Глаза Воронова блестели, он действительно был откровенен, и Рутковский понял, почему он искал встречи: захотелось выговориться, излить душу, потерзать себя и, наконец, оправдать и свою духовную пустоту, и творческую несостоятельность; всегда можно найти что-нибудь, лишь бы реабилитировать себя, свалить причину своих неудач на кого-то, на не зависящие от тебя обстоятельства, на какую-то высшую силу, не дающую высвободиться и заявить о себе во весь голос. А если присмотреться, то причина в тебе же самом, в безволии, обычной лени, или, как случилось с Вороновым, в духовном предательстве самого себя.
Рутковский не ответил Воронову. Да и что мог ответить. Он-то знал, для чего приехал сюда, а оправдываться и живописать свои поступки не желал: все равно любые его слова прозвучали бы фальшиво, а фальшивить не хотелось — он имел право хотя бы на это. Но Воронов, как оказалось, и не требовал от него ответа. Сидел, опершись руками о спинку стула, говорил быстро, и сейчас не услышал бы никого, слышал только себя и говорил только для себя:
— Мне уже не вернуться назад, и я жалею, что поступил так, упрекаю себя, и не потому, что имею материальные затруднения, мне просто тяжело и ностальгия мучает меня.
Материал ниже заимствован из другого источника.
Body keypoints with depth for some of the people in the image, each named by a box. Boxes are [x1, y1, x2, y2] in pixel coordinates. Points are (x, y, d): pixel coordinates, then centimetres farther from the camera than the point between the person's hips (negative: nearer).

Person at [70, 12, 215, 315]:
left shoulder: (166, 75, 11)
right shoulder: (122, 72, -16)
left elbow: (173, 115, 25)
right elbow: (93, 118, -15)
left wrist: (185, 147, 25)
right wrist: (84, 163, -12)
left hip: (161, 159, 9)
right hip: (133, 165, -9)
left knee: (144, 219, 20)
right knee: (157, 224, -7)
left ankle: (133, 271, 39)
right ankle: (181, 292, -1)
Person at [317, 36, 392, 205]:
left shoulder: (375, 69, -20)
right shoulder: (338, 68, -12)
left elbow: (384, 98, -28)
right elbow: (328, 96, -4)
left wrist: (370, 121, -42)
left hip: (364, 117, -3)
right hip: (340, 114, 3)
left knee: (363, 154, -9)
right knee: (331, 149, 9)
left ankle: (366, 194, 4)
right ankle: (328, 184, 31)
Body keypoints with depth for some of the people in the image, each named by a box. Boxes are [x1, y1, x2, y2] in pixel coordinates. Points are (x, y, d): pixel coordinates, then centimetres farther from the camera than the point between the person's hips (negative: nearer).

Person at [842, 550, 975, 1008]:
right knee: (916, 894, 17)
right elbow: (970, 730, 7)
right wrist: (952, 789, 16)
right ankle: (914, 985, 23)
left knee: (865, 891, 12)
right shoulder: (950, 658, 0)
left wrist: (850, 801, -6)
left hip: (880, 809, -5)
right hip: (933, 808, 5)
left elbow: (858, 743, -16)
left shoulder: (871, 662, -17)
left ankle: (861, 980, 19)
Я стал творческим импотентом, перестал чувствовать слово, а что может быть страшнее для писателя? Если каждый день сталкиваешься с чужими людьми, если видишь чужие физиономии, если не с кем серьезно поговорить, пошутить, посидеть молча, какая же это жизнь?
Мартинец налил в стакан немного виски, подал Воронову, и вовремя, ибо тот с жадностью отхлебнул, допил до конца и пожаловался:
— Видите, единственное утешение в спиртном, понемногу спиваюсь, но не могу остановиться.
Мартинец не выдержал, чтобы не поддеть:
— Говорили вы, Александр Михайлович, хорошо, красиво, и что это за манера славянская: топтать себя и чувствовать от этого удовлетворение? А после этого спокойно отведывать чай с пирожными. К тому же обязательно со свежими пирожными.
Воронов нахмурился: думал, что его поймут совсем не так, пожалеют и оправдают.
— Вы слишком рационалистично мыслите, юноша, — обиженно процедил он.
— Конечно, как можно иначе? Да и вы сейчас договаривались о гонораре на нашей станции.
— Такова жизнь, — вздохнул Воронов.
— Вот я и говорю: все мы любим красивые слова, а когда доходит до дела...
— Ладно, — перебил его Рутковский, — что мне передать Кочмару?
Воронов поиграл пальцами обеих рук: переходить от патетики к прозе не так-то и трудно, но ведь нужно придерживаться какого-то приличия. Поднялся, немного походил по комнате, делая вид, что раздумывает. Наконец ответил:
— Я дам вам рассказ, небольшой рассказ, недавно написан. И пусть кто-нибудь из корреспондентов запишет разговор со мной. Передайте господину Кочмару, что я делаю это с удовольствием.
Эти слова так не вязались с прежними патетичными тирадами, что даже Мартинец растерялся.
— Ого, — пробурчал, — а вы знаете, что делаете!